[Saved data entries]
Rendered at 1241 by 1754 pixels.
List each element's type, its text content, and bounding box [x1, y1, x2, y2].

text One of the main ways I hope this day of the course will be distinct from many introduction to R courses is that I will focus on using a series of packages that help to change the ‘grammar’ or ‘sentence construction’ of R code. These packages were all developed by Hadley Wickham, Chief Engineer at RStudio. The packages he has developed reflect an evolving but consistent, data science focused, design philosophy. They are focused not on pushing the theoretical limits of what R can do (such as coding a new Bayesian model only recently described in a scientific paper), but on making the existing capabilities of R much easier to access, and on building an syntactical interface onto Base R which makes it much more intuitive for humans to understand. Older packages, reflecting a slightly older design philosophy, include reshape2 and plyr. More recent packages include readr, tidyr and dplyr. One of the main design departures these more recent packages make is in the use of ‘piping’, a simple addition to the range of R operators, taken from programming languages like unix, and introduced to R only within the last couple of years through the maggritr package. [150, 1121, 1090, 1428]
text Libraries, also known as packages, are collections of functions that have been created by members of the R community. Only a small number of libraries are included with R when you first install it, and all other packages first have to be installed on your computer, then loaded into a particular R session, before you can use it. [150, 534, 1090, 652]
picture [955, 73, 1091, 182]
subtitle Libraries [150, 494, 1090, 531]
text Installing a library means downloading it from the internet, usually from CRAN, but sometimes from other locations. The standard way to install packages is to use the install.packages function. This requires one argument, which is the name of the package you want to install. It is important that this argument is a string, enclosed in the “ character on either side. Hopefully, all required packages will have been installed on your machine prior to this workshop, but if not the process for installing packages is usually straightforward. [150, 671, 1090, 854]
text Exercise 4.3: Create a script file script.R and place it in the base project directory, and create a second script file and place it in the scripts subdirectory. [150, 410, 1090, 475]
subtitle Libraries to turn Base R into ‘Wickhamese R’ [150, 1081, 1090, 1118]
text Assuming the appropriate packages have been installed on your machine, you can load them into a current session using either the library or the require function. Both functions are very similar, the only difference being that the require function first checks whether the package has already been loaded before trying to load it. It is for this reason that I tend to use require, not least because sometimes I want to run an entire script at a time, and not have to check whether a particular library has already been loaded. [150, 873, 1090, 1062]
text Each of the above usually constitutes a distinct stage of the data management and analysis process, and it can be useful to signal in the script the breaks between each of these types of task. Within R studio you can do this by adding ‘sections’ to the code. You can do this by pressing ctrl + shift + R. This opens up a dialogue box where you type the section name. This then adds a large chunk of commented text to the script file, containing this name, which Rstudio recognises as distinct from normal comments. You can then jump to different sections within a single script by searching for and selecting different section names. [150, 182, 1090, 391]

Exercise details → Could you retype all of the entries exactly, leaving none out?

Exercise response →
Rendered at 1241 by 1754 pixels.
List each element's type, its text content, and bounding box [x1, y1, x2, y2].

text One of the main ways I hope this day of the course will be distinct from many introduction to R courses is that I will focus on using a series of packages that help to change the ‘grammar’ or ‘sentence construction’ of R code. These packages were all developed by Hadley Wickham, Chief Engineer at RStudio. The packages he has developed reflect an evolving but consistent, data science focused, design philosophy. They are focused not on pushing the theoretical limits of what R can do (such as coding a new Bayesian model only recently described in a scientific paper), but on making the existing capabilities of R much easier to access, and on building an syntactical interface onto Base R which makes it much more intuitive for humans to understand. Older packages, reflecting a slightly older design philosophy, include reshape2 and plyr. More recent packages include readr, tidyr and dplyr. One of the main design departures these more recent packages make is in the use of ‘piping’, a simple addition to the range of R operators, taken from programming languages like unix, and introduced to R only within the last couple of years through the maggritr package. [150, 1121, 1090, 1428]
text Libraries, also known as packages, are collections of functions that have been created by members of the R community. Only a small number of libraries are included with R when you first install it, and all other packages first have to be installed on your computer, then loaded into a particular R session, before you can use it. [150, 534, 1090, 652]
picture [955, 73, 1091, 182]
subtitle Libraries [150, 494, 1090, 531]
text Installing a library means downloading it from the internet, usually from CRAN, but sometimes from other locations. The standard way to install packages is to use the install.packages function. This requires one argument, which is the name of the package you want to install. It is important that this argument is a string, enclosed in the “ character on either side. Hopefully, all required packages will have been installed on your machine prior to this workshop, but if not the process for installing packages is usually straightforward. [150, 671, 1090, 854]
text Exercise 4.3: Create a script file script.R and place it in the base project directory, and create a second script file and place it in the scripts subdirectory. [150, 410, 1090, 475]
subtitle Libraries to turn Base R into ‘Wickhamese R’ [150, 1081, 1090, 1118]
text Assuming the appropriate packages have been installed on your machine, you can load them into a current session using either the library or the require function. Both functions are very similar, the only difference being that the require function first checks whether the package has already been loaded before trying to load it. It is for this reason that I tend to use require, not least because sometimes I want to run an entire script at a time, and not have to check whether a particular library has already been loaded. [150, 873, 1090, 1062]
text Each of the above usually constitutes a distinct stage of the data management and analysis process, and it can be useful to signal in the script the breaks between each of these types of task. Within R studio you can do this by adding ‘sections’ to the code. You can do this by pressing ctrl + shift + R. This opens up a dialogue box where you type the section name. This then adds a large chunk of commented text to the script file, containing this name, which Rstudio recognises as distinct from normal comments. You can then jump to different sections within a single script by searching for and selecting different section names. [150, 182, 1090, 391]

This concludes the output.